▶ _REQUIREMENT_: Copy out the lines below, swapping "common name" for "vernacular name" and leaving everything else as it is. Leave the picture out of your answer.
----------
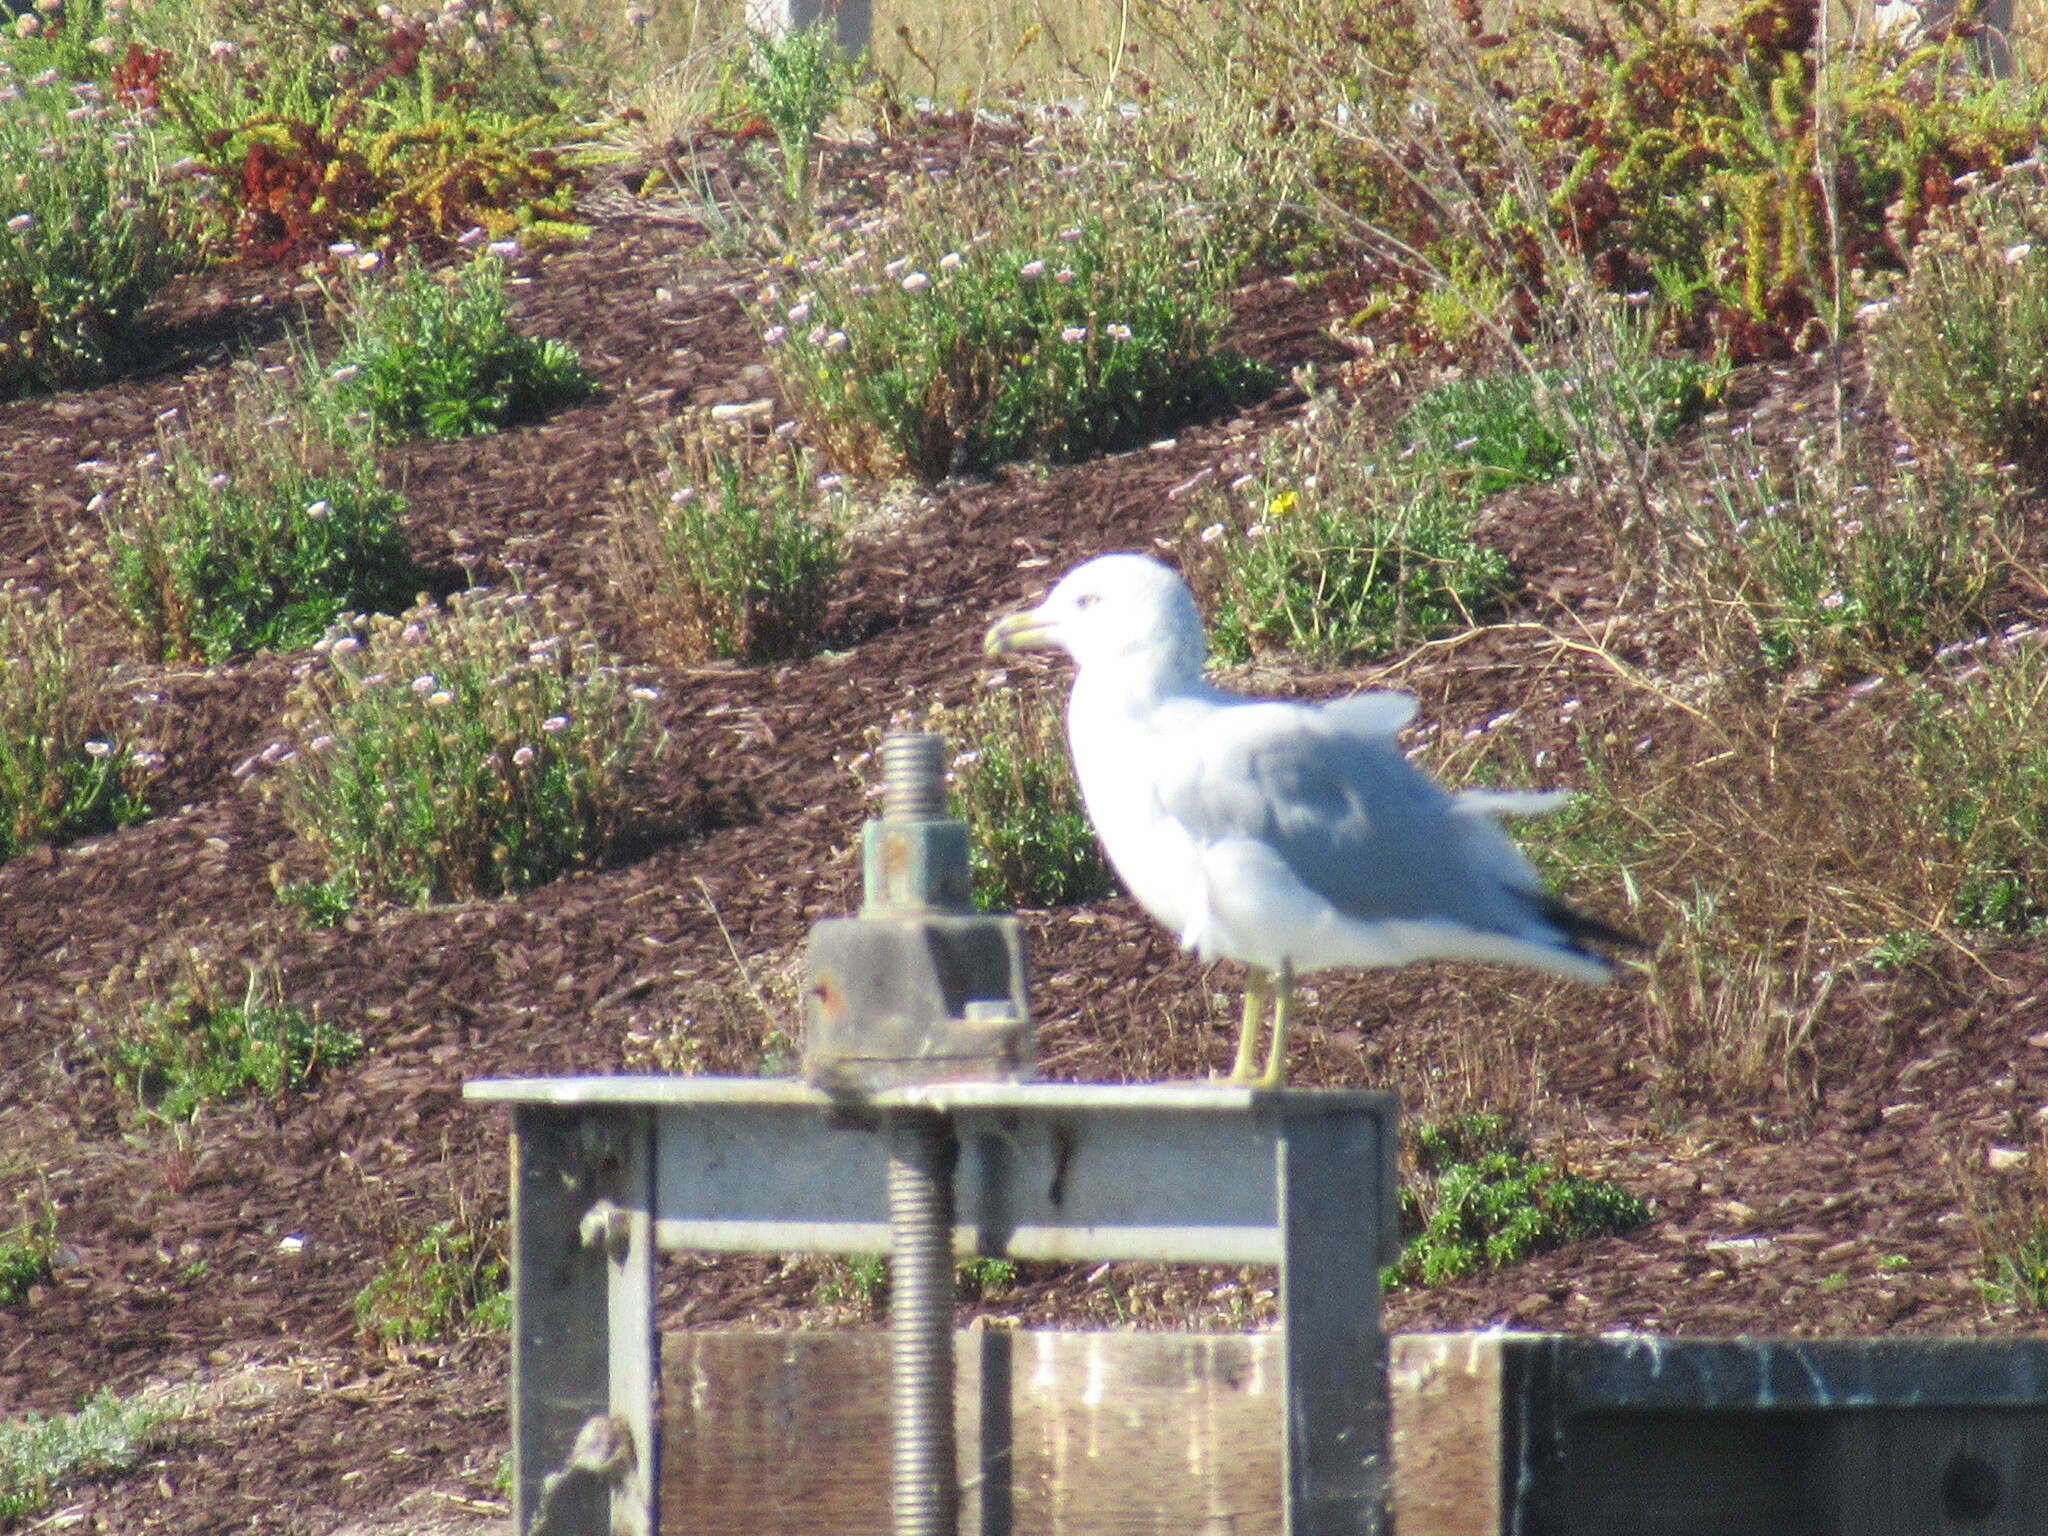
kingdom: Animalia
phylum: Chordata
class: Aves
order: Charadriiformes
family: Laridae
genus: Larus
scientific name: Larus delawarensis
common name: Ring-billed gull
----------
▶ _FINAL ANSWER_:
kingdom: Animalia
phylum: Chordata
class: Aves
order: Charadriiformes
family: Laridae
genus: Larus
scientific name: Larus delawarensis
vernacular name: Ring-billed gull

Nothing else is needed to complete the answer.